§ **Your objective**
Reproduce, word for word, the lines of the listing below from the line with "Collection Overview" up to and including the line with "representing campaign activities;". Output only those lines.

[Records excerpted from a collection]
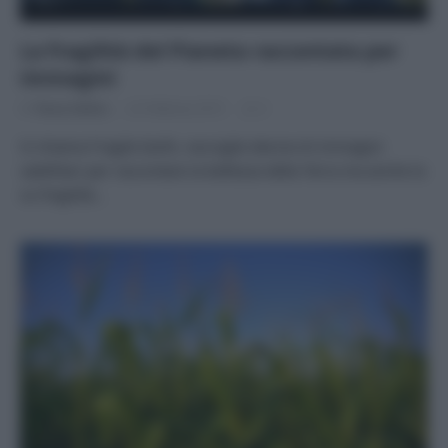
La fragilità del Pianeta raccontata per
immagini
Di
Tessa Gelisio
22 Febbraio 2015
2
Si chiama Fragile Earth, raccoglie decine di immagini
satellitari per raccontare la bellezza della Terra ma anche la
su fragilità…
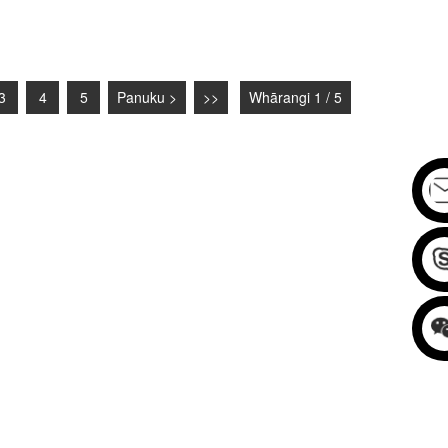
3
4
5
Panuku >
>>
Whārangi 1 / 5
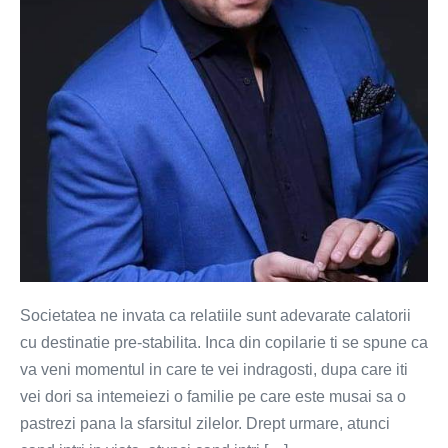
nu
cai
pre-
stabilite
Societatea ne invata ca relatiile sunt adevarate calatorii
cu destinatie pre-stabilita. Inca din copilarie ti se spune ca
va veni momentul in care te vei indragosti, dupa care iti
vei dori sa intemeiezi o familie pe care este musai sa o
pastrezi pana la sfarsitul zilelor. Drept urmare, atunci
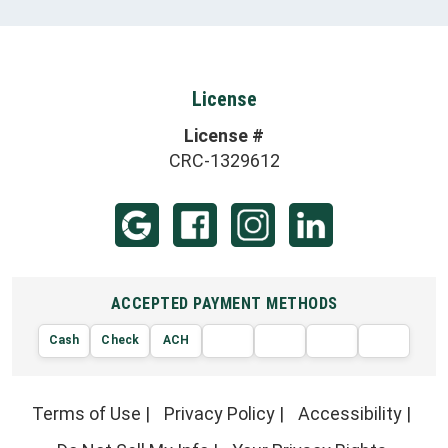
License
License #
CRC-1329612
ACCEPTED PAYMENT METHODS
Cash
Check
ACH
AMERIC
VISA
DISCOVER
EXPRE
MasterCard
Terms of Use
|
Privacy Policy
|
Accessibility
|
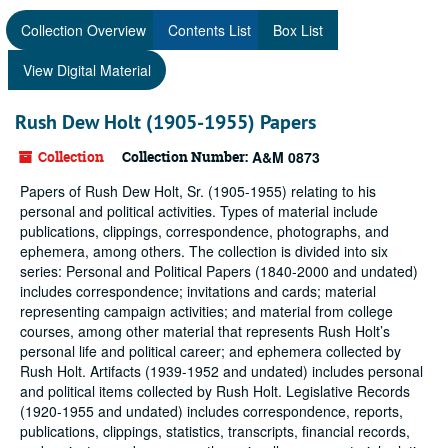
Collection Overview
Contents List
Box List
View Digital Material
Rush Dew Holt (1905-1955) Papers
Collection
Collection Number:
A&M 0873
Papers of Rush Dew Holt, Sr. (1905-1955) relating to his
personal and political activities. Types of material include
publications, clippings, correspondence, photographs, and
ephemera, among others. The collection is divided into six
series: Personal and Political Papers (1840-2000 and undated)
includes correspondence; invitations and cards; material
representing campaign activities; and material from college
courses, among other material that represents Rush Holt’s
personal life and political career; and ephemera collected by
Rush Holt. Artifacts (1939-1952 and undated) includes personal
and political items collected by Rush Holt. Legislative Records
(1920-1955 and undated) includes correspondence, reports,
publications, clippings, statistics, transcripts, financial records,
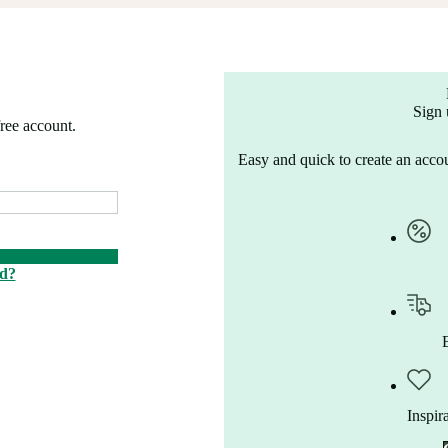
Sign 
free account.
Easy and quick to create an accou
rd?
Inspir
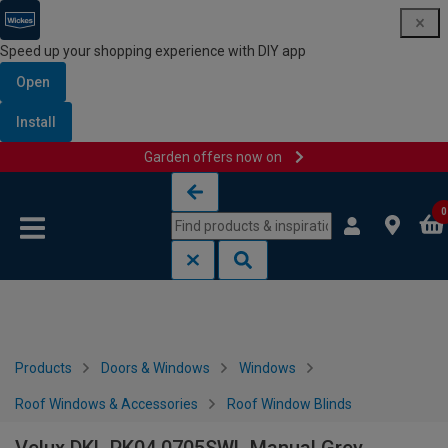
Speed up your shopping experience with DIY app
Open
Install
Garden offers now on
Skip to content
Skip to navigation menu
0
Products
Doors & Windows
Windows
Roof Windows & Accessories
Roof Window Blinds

* * *

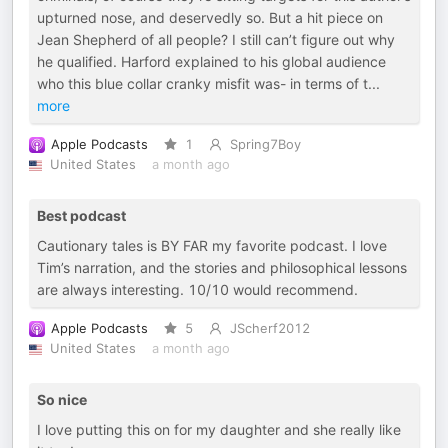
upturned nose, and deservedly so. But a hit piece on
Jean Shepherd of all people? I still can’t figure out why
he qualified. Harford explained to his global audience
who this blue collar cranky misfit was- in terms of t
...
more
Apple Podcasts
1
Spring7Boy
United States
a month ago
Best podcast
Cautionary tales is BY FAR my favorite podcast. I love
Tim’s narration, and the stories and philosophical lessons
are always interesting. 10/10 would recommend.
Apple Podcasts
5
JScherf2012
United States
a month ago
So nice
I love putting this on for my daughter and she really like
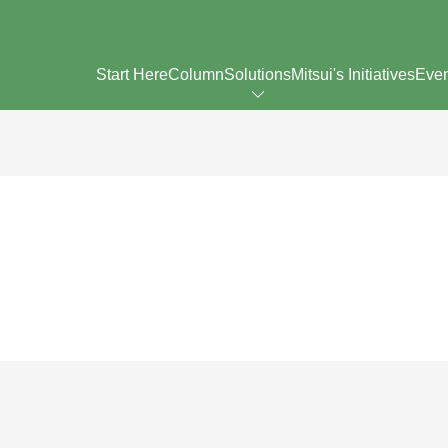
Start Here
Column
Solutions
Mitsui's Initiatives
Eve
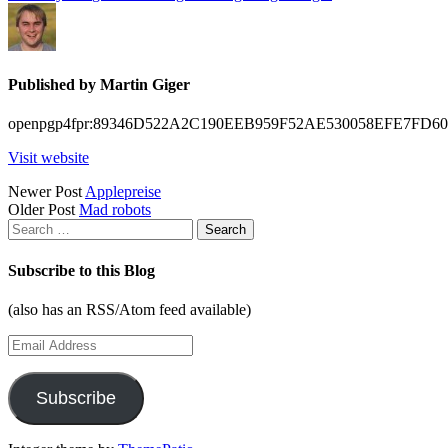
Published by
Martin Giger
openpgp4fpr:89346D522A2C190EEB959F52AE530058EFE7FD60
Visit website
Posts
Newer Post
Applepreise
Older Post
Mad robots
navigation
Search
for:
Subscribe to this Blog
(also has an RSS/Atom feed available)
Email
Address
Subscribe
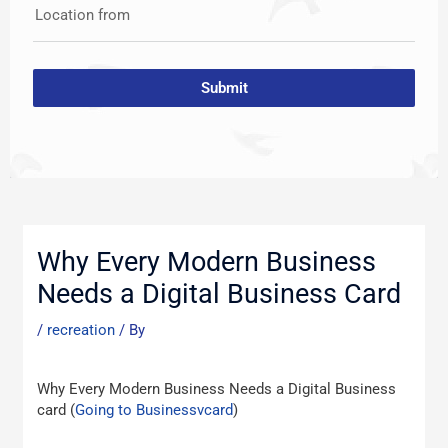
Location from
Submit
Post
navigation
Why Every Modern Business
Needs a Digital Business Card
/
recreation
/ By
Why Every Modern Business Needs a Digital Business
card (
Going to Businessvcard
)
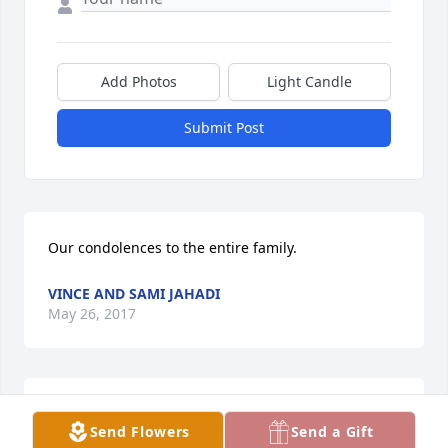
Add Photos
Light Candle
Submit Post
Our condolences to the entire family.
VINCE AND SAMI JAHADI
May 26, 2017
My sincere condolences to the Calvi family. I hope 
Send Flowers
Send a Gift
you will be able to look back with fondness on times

§ **Solution for this problem**
Collection Overview
Contents List
Box List
View Digital Material
Rush Dew Holt (1905-1955) Papers
Collection
Collection Number:
A&M 0873
Papers of Rush Dew Holt, Sr. (1905-1955) relating to his
personal and political activities. Types of material include
publications, clippings, correspondence, photographs, and
ephemera, among others. The collection is divided into six
series: Personal and Political Papers (1840-2000 and undated)
includes correspondence; invitations and cards; material
representing campaign activities; and material from college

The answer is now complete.